─── DATASET EXCERPTS

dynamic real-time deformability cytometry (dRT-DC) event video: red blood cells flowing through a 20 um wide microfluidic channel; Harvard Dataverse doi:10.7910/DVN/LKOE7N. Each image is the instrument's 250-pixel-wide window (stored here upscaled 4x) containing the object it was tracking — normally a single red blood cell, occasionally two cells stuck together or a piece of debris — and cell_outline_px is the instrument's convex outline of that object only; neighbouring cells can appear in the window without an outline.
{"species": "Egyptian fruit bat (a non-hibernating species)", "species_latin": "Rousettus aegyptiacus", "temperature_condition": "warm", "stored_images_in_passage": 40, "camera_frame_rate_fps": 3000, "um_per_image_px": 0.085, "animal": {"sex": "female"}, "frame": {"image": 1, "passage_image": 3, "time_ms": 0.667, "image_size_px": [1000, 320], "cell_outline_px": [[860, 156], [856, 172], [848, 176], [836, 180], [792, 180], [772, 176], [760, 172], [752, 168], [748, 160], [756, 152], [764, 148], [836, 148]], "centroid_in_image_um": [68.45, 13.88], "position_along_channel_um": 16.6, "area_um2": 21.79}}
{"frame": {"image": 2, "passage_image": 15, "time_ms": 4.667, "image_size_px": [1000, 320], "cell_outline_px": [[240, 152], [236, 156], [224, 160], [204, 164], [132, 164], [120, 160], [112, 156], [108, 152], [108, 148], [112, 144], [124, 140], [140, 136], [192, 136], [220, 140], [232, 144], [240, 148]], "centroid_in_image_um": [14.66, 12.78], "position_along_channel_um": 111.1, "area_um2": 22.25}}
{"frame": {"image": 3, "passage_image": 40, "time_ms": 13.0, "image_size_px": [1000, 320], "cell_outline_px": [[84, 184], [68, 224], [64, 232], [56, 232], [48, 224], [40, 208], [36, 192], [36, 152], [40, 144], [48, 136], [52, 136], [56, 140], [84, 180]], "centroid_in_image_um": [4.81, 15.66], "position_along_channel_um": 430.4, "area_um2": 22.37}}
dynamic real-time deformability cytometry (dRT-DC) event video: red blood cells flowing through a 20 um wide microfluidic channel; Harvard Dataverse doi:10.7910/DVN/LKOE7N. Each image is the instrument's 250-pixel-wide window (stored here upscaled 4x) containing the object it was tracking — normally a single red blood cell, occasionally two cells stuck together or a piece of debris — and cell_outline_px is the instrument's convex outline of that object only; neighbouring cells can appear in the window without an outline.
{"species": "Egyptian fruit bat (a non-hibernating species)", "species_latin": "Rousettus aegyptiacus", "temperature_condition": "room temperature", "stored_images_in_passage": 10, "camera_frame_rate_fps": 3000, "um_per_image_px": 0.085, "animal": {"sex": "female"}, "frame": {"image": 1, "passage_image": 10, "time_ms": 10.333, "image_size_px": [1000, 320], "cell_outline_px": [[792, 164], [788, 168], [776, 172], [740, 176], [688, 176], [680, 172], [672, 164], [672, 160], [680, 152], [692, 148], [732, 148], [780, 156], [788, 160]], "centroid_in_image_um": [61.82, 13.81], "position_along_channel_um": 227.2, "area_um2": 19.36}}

──────

• _WHAT TO WORK ON_: Take the lines above and print them exactly.

• _TASK OUTPUT_:
dynamic real-time deformability cytometry (dRT-DC) event video: red blood cells flowing through a 20 um wide microfluidic channel; Harvard Dataverse doi:10.7910/DVN/LKOE7N. Each image is the instrument's 250-pixel-wide window (stored here upscaled 4x) containing the object it was tracking — normally a single red blood cell, occasionally two cells stuck together or a piece of debris — and cell_outline_px is the instrument's convex outline of that object only; neighbouring cells can appear in the window without an outline.
{"species": "Egyptian fruit bat (a non-hibernating species)", "species_latin": "Rousettus aegyptiacus", "temperature_condition": "warm", "stored_images_in_passage": 40, "camera_frame_rate_fps": 3000, "um_per_image_px": 0.085, "animal": {"sex": "female"}, "frame": {"image": 1, "passage_image": 3, "time_ms": 0.667, "image_size_px": [1000, 320], "cell_outline_px": [[860, 156], [856, 172], [848, 176], [836, 180], [792, 180], [772, 176], [760, 172], [752, 168], [748, 160], [756, 152], [764, 148], [836, 148]], "centroid_in_image_um": [68.45, 13.88], "position_along_channel_um": 16.6, "area_um2": 21.79}}
{"frame": {"image": 2, "passage_image": 15, "time_ms": 4.667, "image_size_px": [1000, 320], "cell_outline_px": [[240, 152], [236, 156], [224, 160], [204, 164], [132, 164], [120, 160], [112, 156], [108, 152], [108, 148], [112, 144], [124, 140], [140, 136], [192, 136], [220, 140], [232, 144], [240, 148]], "centroid_in_image_um": [14.66, 12.78], "position_along_channel_um": 111.1, "area_um2": 22.25}}
{"frame": {"image": 3, "passage_image": 40, "time_ms": 13.0, "image_size_px": [1000, 320], "cell_outline_px": [[84, 184], [68, 224], [64, 232], [56, 232], [48, 224], [40, 208], [36, 192], [36, 152], [40, 144], [48, 136], [52, 136], [56, 140], [84, 180]], "centroid_in_image_um": [4.81, 15.66], "position_along_channel_um": 430.4, "area_um2": 22.37}}
dynamic real-time deformability cytometry (dRT-DC) event video: red blood cells flowing through a 20 um wide microfluidic channel; Harvard Dataverse doi:10.7910/DVN/LKOE7N. Each image is the instrument's 250-pixel-wide window (stored here upscaled 4x) containing the object it was tracking — normally a single red blood cell, occasionally two cells stuck together or a piece of debris — and cell_outline_px is the instrument's convex outline of that object only; neighbouring cells can appear in the window without an outline.
{"species": "Egyptian fruit bat (a non-hibernating species)", "species_latin": "Rousettus aegyptiacus", "temperature_condition": "room temperature", "stored_images_in_passage": 10, "camera_frame_rate_fps": 3000, "um_per_image_px": 0.085, "animal": {"sex": "female"}, "frame": {"image": 1, "passage_image": 10, "time_ms": 10.333, "image_size_px": [1000, 320], "cell_outline_px": [[792, 164], [788, 168], [776, 172], [740, 176], [688, 176], [680, 172], [672, 164], [672, 160], [680, 152], [692, 148], [732, 148], [780, 156], [788, 160]], "centroid_in_image_um": [61.82, 13.81], "position_along_channel_um": 227.2, "area_um2": 19.36}}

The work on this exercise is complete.